研究チームは看護に必要とされる倫理的な要素として、寄り添って患者を守る「アドボカシー(擁護)」、自身の行動を説明する「アカウンタビリティー(説明責任)」、ほかの医療関係者と共に働く「コーポレーション(協働)」、思いやりなどの「ケアリング(思いやり)」の4つを挙げて、ロボット・AIがこれらを実現できるかを分析した。このうちコーポレーションについては、人間そっくりのロボットに不快感を抱く「不気味の谷現象」が人間とロボットの連携が阻害するかもしれないと懸念を表したが、すでに看護業務の一部が機械化されていることからロボット・AIとの協働は可能であるとした。

アドボカシーに関しては、先行研究をもとに要素を5つに細分化。「患者保護」「告知」「医療提供における社会正義の擁護」は比較的容易に実装できるとする一方で、感情的なコミュニケーションを必要とする「価値観の尊重」や「(患者・家族・病院間の)仲介」は実装が困難だとした。

アカウンタビリティーについては、アルゴリズムに基づいて動くロボット・AIは行動の理由を説明することができる(行動の原因を割り出せる)と考えを示した。人間のようにミスを隠そうとして誤った報告をすることがないため、ロボット・AIの方が優秀だと言える側面もあるという。だが、ロボット・AIが行った説明の責任の帰属先といった問題については十分に議論されていないなどの課題があり、現段階では人間の看護師が行う「説明」の役割を担うことは難しいという。

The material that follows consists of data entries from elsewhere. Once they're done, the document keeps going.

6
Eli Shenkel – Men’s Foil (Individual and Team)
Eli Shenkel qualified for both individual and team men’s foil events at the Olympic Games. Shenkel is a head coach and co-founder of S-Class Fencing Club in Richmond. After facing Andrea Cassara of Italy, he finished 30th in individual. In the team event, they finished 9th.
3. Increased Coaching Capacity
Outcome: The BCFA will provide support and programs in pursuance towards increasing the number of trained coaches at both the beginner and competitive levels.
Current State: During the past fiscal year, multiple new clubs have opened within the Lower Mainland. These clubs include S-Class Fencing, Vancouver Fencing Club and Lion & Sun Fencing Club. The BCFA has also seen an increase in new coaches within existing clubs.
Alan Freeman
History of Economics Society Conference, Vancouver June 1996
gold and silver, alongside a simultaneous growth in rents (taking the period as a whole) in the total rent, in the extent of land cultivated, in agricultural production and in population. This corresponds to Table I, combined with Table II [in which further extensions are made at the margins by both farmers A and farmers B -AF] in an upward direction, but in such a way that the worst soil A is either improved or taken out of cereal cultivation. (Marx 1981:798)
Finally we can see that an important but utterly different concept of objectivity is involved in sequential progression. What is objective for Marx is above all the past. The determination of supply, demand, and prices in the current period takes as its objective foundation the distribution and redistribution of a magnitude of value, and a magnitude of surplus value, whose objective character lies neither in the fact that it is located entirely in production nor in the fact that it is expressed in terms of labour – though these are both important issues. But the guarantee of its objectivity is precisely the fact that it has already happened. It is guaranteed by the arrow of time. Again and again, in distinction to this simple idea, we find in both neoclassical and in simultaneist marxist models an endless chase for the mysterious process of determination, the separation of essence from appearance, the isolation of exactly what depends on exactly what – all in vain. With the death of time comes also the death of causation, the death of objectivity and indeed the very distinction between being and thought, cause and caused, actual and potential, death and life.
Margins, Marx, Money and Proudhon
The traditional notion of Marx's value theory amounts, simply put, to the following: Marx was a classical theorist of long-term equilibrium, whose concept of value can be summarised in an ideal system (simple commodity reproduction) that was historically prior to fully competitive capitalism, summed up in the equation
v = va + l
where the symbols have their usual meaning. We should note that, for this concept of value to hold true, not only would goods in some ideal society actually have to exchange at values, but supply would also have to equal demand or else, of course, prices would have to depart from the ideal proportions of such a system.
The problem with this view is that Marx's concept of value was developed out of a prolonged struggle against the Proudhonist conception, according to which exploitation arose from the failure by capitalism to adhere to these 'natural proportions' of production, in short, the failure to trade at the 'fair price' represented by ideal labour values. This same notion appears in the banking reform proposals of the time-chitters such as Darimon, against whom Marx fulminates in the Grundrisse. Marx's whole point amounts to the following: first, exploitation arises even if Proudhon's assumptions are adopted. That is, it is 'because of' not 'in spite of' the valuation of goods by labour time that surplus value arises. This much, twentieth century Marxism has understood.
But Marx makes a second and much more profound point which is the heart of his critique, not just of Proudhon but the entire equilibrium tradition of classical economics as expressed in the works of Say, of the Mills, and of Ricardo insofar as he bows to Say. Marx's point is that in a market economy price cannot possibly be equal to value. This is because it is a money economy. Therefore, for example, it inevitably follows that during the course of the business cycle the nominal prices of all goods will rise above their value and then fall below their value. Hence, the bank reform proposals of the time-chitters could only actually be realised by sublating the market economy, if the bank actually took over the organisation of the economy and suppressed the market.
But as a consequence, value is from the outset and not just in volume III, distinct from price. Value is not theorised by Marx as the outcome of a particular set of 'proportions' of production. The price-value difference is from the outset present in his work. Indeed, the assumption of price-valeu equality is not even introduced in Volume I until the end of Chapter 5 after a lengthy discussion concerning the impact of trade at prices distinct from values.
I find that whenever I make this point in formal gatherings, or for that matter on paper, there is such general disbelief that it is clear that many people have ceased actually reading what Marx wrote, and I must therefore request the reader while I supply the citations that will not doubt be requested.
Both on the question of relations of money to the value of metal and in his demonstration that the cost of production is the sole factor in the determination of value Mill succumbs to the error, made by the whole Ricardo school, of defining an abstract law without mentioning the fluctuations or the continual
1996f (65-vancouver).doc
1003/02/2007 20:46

特に重要とされるケアリングは「ケアをする、受ける」という要素を中心に論じ、ロボット・AIが人間の感情を理解できるかは分からないが、少なくとも外見的には感情を理解して適切に対応できるようになる可能性があるとした。また、ケアを受ける患者がロボットによる看護を拒否する問題が起きうると予測。ロボット・AIに「思いやり」を実装する過程で、人間も「思いやり」への理解が深まると見通した。

ロボット・AIによる看護の倫理課題についてまとめた研究チームは、実装可能な領域は存在するが、さらなる検討が必要であることが示唆されたと結論づけた。さらに、AIと倫理の問題に詳しい研究者、ジョアンナ・J・ブライソン氏が「ロボットは奴隷であるべきだ」「ロボットに法的・道徳的な責任を与えてはいけない」と表明していることを受けて、技術的にロボット・AIが看護をできるようになったとしても、現場で活用するかどうかは慎重に議論して決めるべきだと述べている。